The figure is over/under 2.5. Chase Young and Jeff Okudah are givens. It’s +370 that another makes it into the first round. I wouldn’t put much on it, but if you’re someone who likes J.K. Dobbins as the first RB (he’s +500, third among RBs) the payoff here is nice. Having said that, I like the value of the +145 under on 0.5 RBs drafted in the first round. This is why I don’t bet often…

C.J. Henderson draft slot over/under 12.5

Many prominent drat analysts, including The Athletic’s Dane Brugler and’s Daniel Jeremiah, have recently and emphatically stated they believe Henderson will be a top-10 pick. There are reports out there that nearly half the league thinks the grabby Gator is CB1. Yet the lines here show the books don’t buy it; under 12.5 is +140, while over 12.5 is -167. I couldn’t tell you who grabs him in the first 12 picks, but I would bet someone does.  

First kicker drafted

Georgia’s Rodrigo Blankenship is -179, a prohibitive favorite. I’ve got a hunch it will be Georgia Southern kicker Tyler Bass off the board first, and at +350 it’s worth baiting that hook a little. 

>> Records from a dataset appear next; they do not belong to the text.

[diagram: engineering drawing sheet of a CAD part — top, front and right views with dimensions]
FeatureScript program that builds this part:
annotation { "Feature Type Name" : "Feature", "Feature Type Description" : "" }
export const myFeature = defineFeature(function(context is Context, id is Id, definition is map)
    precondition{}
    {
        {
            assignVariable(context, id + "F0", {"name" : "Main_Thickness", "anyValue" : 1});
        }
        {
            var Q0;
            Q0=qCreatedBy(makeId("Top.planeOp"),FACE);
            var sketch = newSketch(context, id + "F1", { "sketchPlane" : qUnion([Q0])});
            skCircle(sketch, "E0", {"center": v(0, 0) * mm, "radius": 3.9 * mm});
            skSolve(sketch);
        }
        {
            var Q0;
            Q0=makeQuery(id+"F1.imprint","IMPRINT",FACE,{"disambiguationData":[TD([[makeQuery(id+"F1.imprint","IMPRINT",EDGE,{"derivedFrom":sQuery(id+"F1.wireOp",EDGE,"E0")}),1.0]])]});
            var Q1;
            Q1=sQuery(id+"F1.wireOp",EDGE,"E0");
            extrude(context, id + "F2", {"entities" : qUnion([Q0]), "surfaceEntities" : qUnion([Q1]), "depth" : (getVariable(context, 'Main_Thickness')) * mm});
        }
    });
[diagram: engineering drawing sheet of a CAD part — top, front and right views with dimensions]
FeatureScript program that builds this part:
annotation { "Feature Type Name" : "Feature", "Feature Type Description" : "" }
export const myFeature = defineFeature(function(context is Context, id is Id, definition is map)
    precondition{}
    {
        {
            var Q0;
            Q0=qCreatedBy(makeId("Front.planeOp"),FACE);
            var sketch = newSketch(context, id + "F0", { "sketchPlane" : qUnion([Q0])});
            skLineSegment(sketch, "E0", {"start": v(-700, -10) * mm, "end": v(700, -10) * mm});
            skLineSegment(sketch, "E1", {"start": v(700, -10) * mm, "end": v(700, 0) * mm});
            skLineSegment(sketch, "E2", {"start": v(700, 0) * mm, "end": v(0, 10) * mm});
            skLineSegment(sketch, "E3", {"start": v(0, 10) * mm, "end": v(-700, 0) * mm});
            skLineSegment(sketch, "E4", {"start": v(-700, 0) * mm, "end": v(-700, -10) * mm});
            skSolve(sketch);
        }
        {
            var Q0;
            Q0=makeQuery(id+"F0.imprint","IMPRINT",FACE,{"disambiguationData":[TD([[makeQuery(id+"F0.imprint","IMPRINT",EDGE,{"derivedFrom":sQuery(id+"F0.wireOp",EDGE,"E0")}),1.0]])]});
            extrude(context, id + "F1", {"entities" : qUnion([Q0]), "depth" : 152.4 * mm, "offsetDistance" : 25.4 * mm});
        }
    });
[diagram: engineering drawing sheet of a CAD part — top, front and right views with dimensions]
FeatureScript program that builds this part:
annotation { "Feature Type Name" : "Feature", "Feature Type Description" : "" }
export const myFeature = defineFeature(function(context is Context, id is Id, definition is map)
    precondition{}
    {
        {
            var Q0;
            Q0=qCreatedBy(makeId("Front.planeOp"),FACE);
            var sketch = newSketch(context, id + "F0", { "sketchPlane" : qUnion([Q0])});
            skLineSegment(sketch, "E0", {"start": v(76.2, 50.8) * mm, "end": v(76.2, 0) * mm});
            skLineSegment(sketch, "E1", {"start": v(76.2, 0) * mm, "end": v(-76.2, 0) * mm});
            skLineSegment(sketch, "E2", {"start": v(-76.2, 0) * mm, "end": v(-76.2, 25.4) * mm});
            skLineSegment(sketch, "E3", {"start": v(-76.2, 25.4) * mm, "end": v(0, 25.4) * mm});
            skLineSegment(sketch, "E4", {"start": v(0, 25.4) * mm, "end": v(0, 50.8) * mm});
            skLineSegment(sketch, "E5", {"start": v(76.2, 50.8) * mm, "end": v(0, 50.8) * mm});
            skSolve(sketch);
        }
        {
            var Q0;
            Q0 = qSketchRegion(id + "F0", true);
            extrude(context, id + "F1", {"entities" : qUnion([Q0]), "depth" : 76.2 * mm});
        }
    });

Position of 1st Browns draft pick

The listing is just offense (-400) vs. defense (+310). Cleveland desperately needs a left tackle, but their No. 2 and 3 needs are on defense: linebacker and safety. Two of the three next needs after that are also on defense: DT and CB, with WR being the other. If they don’t get one of their preferred OTs at No. 10 overall, I would expect the pick to be either Isaiah Simmons, Javon Kinlaw or K’Lavon Chaisson, a sleeper prospect their old regime scouted heavily in the fall. Expect the pick to be an offensive tackle, but maybe dip the beak into the defense pool.